Description

Pain is defined by the International Association for the Study of Pain as "an unpleasant sensory and emotional experience associated with, or resembling that associated with, actual or potential tissue damage." Pain can be classified into several types: nociceptive pain, neuropathic pain, and nociplastic pain. Nociceptive pain results from actual or potential damage to non-neural tissue and is due to the activation of nociceptors. It is typically acute and arises from injury, inflammation, or mechanical stimuli. Neuropathic pain is caused by damage or disease affecting the somatosensory nervous system. Nociplastic pain involves altered nociception despite no clear evidence of tissue damage or nerve injury.

Acute nociceptive pain is one of the most common presentations in musculoskeletal conditions and plays a crucial protective role by alerting the body to tissue damage and prompting healing responses. However, when inadequately controlled, it may induce central sensitisation and predispose patients to chronic pain syndromes. To address acute pain non-pharmacologically, physiotherapists typically employ a multimodal approach, including Transcutaneous Electrical Nerve Stimulation (TENS), which harnesses sensory-level stimulation to activate spinal inhibitory circuits and dampen pain signals; therapeutic ultrasound (US), where mechanical vibration and mild thermal effects accelerate inflammatory resolution and collagen synthesis; cryotherapy and thermotherapy, which modulate local tissue temperature to reduce nociceptor excitability and optimize perfusion; and manual therapy, including joint mobilization, soft tissue techniques, and muscle energy methods, that elicit both mechanical and neurophysiological analgesia, improving range of motion and function.

More recently, laser therapy has emerged as a powerful adjunct for acute pain relief. Laser therapy refers to the medical use of specific light wavelengths to elicit therapeutic effects in tissues. Broadly, there are two main types used in physiotherapy: High-Intensity Laser Therapy (HILT) and Low-Level Laser Therapy (LLLT). HILT operates at higher power outputs and can penetrate deeper tissues, producing photothermal effects. In contrast, LLLT, also termed photobiomodulation or cold laser therapy, uses lower power levels and longer exposure times, primarily inducing photochemical and photobiological changes without significant heating. LLLT is favoured for its safety and gentle stimulation of tissue repair across a wide range of conditions.

LLLT involves the application of red or near-infrared light, typically between 600 and 1100 nm, at low intensities to avoid thermal effects. It has been widely adopted in clinical practice due to its non-invasive nature, minimal side effects, and effectiveness in reducing pain, promoting wound healing, and modulating inflammation.

The mechanisms underlying LLLT are thought to involve the absorption of photons by cellular chromophores, particularly cytochrome c oxidase in the mitochondria. This enhances mitochondrial respiration and ATP production, modulates reactive oxygen species, and induces transcription factors that promote cell survival and tissue repair. These effects may also extend to modulation of the autonomic nervous system, where LLLT has been shown to promote parasympathetic activity and reduce sympathetic dominance, contributing to analgesic and anti-inflammatory outcomes.

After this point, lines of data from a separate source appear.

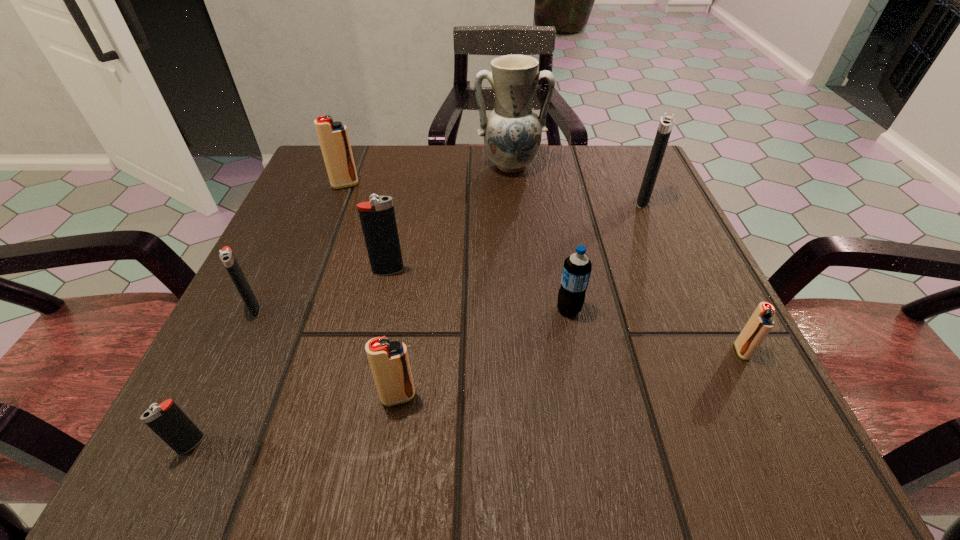
Identify the location of vacant region between the biggest black igniter and the second smallest black igniter. (449, 254).

The width and height of the screenshot is (960, 540). Find the location of `free space between the biggest black igniter and the nearest igniter`. free space between the biggest black igniter and the nearest igniter is located at coordinates (418, 322).

Where is `free area in between the soda bottle and the eighth shortest object`? The width and height of the screenshot is (960, 540). free area in between the soda bottle and the eighth shortest object is located at coordinates (606, 255).

In order to click on free area in between the nearest object and the second farthest red igniter in this screenshot , I will do `click(467, 398)`.

The height and width of the screenshot is (540, 960). In order to click on object that stands as the second closest to the soda bottle in this screenshot , I will do `click(389, 361)`.

You are a GUI agent. You are given a task and a screenshot of the screen. Output one action in this format:
    pyautogui.click(x=<x>, y=<y>)
    Task: Click on the object that stands as the eighth closest to the second igniter from right to left
    The width and height of the screenshot is (960, 540).
    Given the screenshot: What is the action you would take?
    pyautogui.click(x=167, y=420)

Identify which igniter is located as the second nearest to the sixth nearest igniter. Please provide its 2D coordinates. Your answer should be formatted as a tuple, i.e. [(x, y)], where the tuple contains the x and y coordinates of a point satisfying the conditions above.

[(377, 217)]

Find the location of a particular element. igniter object that ranks as the closest to the farthest igniter is located at coordinates (377, 217).

Identify which black igniter is located as the third nearest to the second farthest igniter. Please provide its 2D coordinates. Your answer should be formatted as a tuple, i.e. [(x, y)], where the tuple contains the x and y coordinates of a point satisfying the conditions above.

[(167, 420)]

This screenshot has height=540, width=960. What are the coordinates of `the second closest black igniter to the pottery` in the screenshot? It's located at (377, 217).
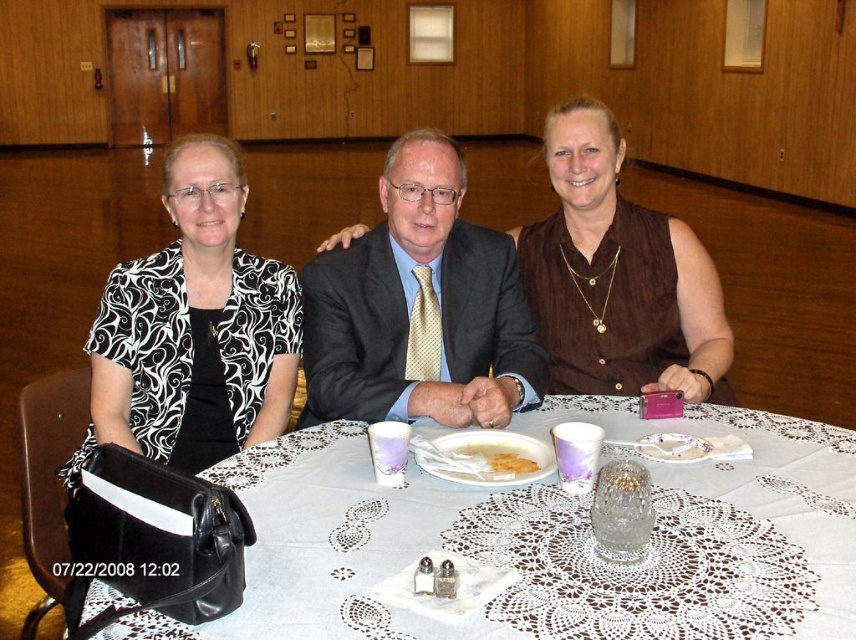
You are a guest at the table and want to reach for the yellow crumbly cake at center without moving the matte black suit at center. Is it possible to do so?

In clinical research, participants' expectations can influence perceived outcomes, a phenomenon known as the placebo effect. Placebo responses can elicit real neurophysiological changes, including activation of endogenous opioid and dopamine pathways and modulation of pain-related brain regions . To differentiate the specific effects of LLLT from expectancy-driven improvements, a sham-controlled design is essential, where participants undergo an identical procedure without therapeutic laser emission.

Despite the growing use of LLLT for pain management, there remains a research gap regarding its immediate effects on pain perception in healthy individuals. Much of the existing evidence focuses on chronic pain populations or multiple-session interventions. It remains unclear whether a single application of LLLT can immediately alter pain threshold or pain tolerance. Pain threshold is the lowest intensity at which a stimulus is perceived as painful, while pain tolerance is the maximum intensity an individual can endure. These measures provide complementary and objective indices of analgesic effects.

This study focuses on nociceptive pain in healthy adults, using standardised external stimulation to assess changes in pain threshold and pain tolerance following a single session of LLLT compared to a sham control.

Aim

To assess the immediate effect of a single session of Low-Level Laser Therapy (LLLT) versus sham control on pain threshold and pain tolerance in healthy adults.